▸ **READING PASSAGE**:
┄┄┄┄┄┄
Therefore, the purpose of this paper is to improve the vibration reduction effect of the flexible beam based on soft piezoelectric film composed of PZT and PI Layer. To achieve the goal, a differential evolution algorithm is used to realize the optimal control effect of a vibration reduction on piezoelectric flexible beams. Compared with other algorithms, the differential evolution algorithm has the advantages of few setting parameters and high search efficiency; thus, it can complete the optimization of the weighted matrix in a short time. This paper will carry out research on the following aspects of this issue. First of all, a dynamic model of piezoelectric flexible beam technology is established. Then, a linear quadratic optimal controller (LQR) based on the differential evolution algorithm is designed. Finally, the effectiveness of active vibration control with piezoelectric polymers is verified by experimental tests.

2. Dynamic Model of Piezoelectric-Based Flexible Beam

A piezoelectric-based flexible cantilever beam structure is a simplified model commonly found in engineering mechanics. In this paper, the Euler–Bernoulli beam is selected as the research object. The piezoelectric flexible beam system consists of three parts: flexible beam, sensing piezoelectric MFC plate, and actuating piezoelectric MFC plate, as shown in Figure 1.
┄┄┄┄┄┄
▸ **INFORMATION GIVEN**:
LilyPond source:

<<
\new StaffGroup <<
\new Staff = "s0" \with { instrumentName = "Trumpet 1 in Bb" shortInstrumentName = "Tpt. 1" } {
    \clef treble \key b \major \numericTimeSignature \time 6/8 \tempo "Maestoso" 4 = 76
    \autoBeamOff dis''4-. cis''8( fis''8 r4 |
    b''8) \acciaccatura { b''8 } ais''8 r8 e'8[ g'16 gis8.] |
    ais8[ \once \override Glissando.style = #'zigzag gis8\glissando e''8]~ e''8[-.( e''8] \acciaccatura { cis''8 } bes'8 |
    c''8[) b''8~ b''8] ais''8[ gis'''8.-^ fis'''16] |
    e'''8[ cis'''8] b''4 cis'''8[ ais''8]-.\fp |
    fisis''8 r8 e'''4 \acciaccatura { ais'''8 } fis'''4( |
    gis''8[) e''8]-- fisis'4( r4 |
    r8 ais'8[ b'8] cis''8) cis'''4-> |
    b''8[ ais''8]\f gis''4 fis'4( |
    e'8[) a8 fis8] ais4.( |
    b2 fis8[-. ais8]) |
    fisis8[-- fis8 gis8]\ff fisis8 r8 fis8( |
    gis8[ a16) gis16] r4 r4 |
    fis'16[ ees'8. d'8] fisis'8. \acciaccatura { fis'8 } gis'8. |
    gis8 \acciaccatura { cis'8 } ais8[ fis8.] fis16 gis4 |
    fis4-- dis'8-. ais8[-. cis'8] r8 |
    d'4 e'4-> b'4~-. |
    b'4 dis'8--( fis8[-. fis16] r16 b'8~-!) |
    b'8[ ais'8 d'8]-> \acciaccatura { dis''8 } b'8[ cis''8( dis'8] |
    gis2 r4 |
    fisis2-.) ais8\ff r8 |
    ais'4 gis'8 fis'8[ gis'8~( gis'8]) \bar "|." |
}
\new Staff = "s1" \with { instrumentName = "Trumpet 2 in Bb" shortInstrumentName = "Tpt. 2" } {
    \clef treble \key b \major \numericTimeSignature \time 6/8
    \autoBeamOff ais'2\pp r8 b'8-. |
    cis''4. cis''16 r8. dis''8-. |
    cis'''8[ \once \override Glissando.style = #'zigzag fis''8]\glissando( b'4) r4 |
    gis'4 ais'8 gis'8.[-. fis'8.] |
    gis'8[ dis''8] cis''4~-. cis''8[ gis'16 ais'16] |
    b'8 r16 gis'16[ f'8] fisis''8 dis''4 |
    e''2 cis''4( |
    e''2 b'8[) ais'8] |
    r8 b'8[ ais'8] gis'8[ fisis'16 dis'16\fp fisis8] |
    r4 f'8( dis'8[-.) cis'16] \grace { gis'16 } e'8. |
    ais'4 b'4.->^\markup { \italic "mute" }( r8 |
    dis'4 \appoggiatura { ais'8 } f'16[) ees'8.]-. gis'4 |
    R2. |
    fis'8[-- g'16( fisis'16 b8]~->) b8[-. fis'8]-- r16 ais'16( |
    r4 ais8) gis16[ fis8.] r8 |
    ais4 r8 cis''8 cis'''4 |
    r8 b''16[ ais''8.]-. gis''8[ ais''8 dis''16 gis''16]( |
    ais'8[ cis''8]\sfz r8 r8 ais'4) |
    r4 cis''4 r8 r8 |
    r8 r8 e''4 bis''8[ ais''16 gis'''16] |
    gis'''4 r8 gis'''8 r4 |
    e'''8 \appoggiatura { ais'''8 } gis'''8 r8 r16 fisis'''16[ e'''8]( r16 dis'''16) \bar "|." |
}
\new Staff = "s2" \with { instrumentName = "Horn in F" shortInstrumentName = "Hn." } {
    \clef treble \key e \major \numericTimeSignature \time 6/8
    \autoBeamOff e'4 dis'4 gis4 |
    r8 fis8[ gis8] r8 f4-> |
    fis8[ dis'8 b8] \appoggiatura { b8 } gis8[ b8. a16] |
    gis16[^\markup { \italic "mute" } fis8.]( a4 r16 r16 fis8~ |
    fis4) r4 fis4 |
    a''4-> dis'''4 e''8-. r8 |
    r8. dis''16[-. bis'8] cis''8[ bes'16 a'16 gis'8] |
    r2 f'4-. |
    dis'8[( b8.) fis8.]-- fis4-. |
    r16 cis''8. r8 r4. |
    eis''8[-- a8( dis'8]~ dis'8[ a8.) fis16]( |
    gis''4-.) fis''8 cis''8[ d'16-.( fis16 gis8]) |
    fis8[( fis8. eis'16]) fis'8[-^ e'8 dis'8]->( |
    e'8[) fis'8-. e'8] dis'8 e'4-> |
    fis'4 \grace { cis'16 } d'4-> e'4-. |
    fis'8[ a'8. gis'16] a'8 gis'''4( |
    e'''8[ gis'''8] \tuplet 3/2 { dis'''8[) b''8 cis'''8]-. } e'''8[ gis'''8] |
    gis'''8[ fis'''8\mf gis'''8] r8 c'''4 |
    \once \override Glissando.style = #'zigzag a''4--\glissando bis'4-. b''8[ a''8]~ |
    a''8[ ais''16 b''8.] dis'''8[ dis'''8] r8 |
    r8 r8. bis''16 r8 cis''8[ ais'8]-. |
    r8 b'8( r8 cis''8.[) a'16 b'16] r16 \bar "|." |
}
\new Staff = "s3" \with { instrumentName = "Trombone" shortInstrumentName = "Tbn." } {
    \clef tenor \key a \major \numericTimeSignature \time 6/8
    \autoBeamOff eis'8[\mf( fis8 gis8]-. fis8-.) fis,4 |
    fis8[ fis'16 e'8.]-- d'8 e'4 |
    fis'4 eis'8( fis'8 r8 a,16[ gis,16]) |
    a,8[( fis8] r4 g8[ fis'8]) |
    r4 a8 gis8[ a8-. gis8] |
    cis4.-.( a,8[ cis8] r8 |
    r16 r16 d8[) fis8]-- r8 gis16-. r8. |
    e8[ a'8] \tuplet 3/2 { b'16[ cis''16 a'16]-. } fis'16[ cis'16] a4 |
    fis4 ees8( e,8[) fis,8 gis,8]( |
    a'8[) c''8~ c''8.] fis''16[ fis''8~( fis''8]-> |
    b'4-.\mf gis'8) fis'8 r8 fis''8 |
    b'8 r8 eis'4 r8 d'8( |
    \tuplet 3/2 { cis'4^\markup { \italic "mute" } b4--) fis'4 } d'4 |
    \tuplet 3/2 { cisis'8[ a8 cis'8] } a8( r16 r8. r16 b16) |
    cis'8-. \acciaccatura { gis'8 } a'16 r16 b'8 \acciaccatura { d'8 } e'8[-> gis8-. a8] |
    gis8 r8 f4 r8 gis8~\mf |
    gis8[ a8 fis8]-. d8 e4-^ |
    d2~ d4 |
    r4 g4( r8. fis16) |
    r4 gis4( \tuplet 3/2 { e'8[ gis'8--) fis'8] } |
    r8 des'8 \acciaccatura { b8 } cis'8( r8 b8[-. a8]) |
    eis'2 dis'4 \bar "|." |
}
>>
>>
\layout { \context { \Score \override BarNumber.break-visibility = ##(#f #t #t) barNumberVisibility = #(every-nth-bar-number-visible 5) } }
┄┄┄┄┄┄
Retype the passage on vibration control of piezoelectric flexible beams above, starting at "A piezoelectric-based flexible" and ending at "in Figure 1.".

A piezoelectric-based flexible cantilever beam structure is a simplified model commonly found in engineering mechanics. In this paper, the Euler–Bernoulli beam is selected as the research object. The piezoelectric flexible beam system consists of three parts: flexible beam, sensing piezoelectric MFC plate, and actuating piezoelectric MFC plate, as shown in Figure 1.